Берг воспользовался случаем спросить с особенною учтивостью, будут ли выдавать теперь, как слышно было, удвоенное фуражное армейским ротным командирам? На это князь Андрей с улыбкой отвечал, что он не может судить о столь важных государственных распоряжениях, и Берг радостно рассмеялся.
-- Об вашем деле, -- обратился князь Андрей к Борису, -- мы поговорим как-нибудь после, -- и он оглянулся на Ростова, как бы этим показывая ему, что он был лишний. Ростов вспыхнул, ничего не сказав. Болконский продолжал: -- Вы приходите ко мне после смотра, мы все сделаем, что можно будет.
И чтобы сказать, наконец, что-нибудь прежде, чем уйти, он обратился к Ростову, которого положение детского непреодолимого конфуза, переходящего в озлобление, он и не удостоивал заметить, и сказал:
-- Вы, кажется, про шенграбенское дело рассказывали? Вы были там?
-- Я был там, -- с озлоблением сказал Ростов, как будто бы этим желая оскорбить адъютанта.
Болконский заметил состояние гусара, и оно ему показалось забавно. Он слегка презрительно улыбнулся.
-- Да! Много теперь рассказов про это дело.
-- Да, рассказов! -- громко заговорил Ростов, в упор глядя на Болконского вдруг сделавшимися бешеными глазами. -- Да, рассказов много, но наши рассказы -- рассказы тех, которые были в самом огне неприятеля, наши рассказы имеют вес, а не рассказы тех штабных молодчиков, которые получают награды, ничего не делая.
-- К которым, вы предполагаете, что я принадлежу? -- спокойно и весело улыбаясь, проговорил князь Андрей.
Странное чувство озлобления и вместе с тем уважения к спокойствию этой фигуры соединилось в это время в душе Ростова.
-- Я говорю не про вас, -- сказал он, -- я вас не знаю и, признаюсь, не желаю знать. Я говорю вообще про штабных.
-- А я вам вот что скажу, -- со спокойною властью в голосе перебил его князь Андрей. -- Вы, может быть, хотите оскорбить меня, так я готов согласиться с вами, что это очень легко сделать, ежели вы не будете иметь достаточного уважения к самому себе; но согласитесь, что и время и место весьма дурно для этого выбраны. На днях всем нам придется быть на большой, более серьезной дуэли, а кроме того, Друбецкой, который говорит, что он ваш старый приятель, нисколько не виноват в том, что моя физиономия имела несчастие вам не понравиться. Впрочем, -- сказал он, вставая, -- вы знаете мою фамилию и знаете, где найти меня; но не забудьте, -- прибавил он, -- что я не считаю нисколько ни себя, ни вас оскорбленным, и мой совет, как человека старше вас, оставить это дело без последствий. Так в пятницу, после смотра, я жду вас, Борис, до свидания, -- и он вышел.

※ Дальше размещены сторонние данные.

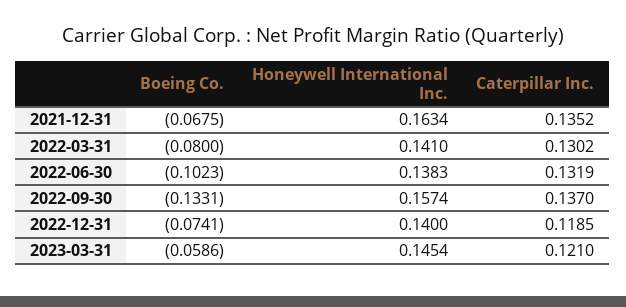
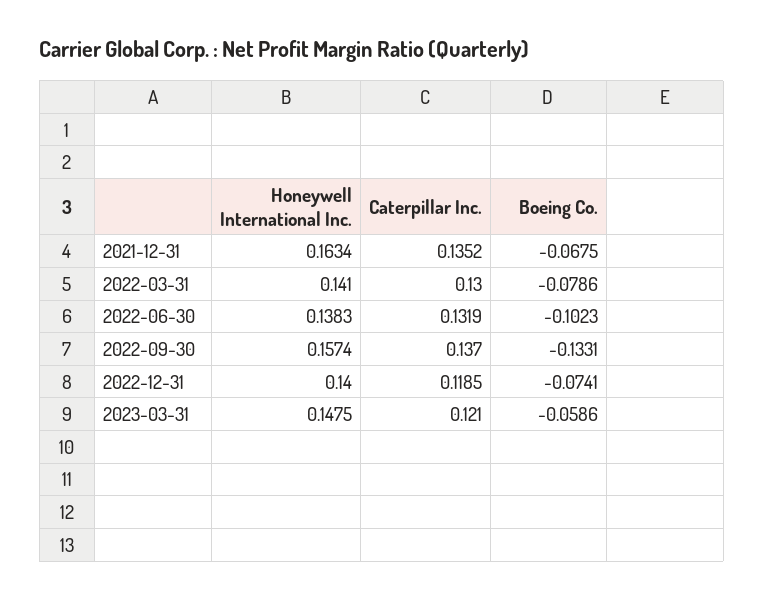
Boeing Co., 2022-03-31: -0.08 -> -0.0786
Caterpillar Inc., 2022-03-31: 0.1302 -> 0.13
Honeywell International Inc., 2023-03-31: 0.1454 -> 0.1475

Ростов вспомнил, что ему надо было ответить, только тогда, когда он уже вышел. Борис знал, что, чем больше бы он просил Ростова оставить это дело, тем бы он был упорнее, и потому он ни слова не сказал про прошедшее. Ростов тоже молчал и через полчаса велел подать лошадь и уехал. Он уехал с сомнением о том, оставался ли Борис его другом или он должен был признаться, что уже навсегда они стали далеки друг от друга. Другое его сомнение состояло в том, ехать ли ему завтра в главную квартиру и вызвать этого ломающегося адъютанта или в самом деле оставить это дело так. То он с злобой думал о том, с каким бы удовольствием вызвал бы на барьер этого маленького, слабого и гордого человечка, то он с удивлением чувствовал, что из всех людей, которых он знал, никого бы с такой радостью он не сделал бы своим другом.
V
На другой день свидания Бориса с Ростовым был смотр австрийских и русских войск, как свежих, пришедших из России, так и тех, которые вернулись из похода с Кутузовым. Оба императора, русский с наследником цесаревичем и австрийский с эрцгерцогом, делали этот смотр союзной восьмидесятитысячной армии.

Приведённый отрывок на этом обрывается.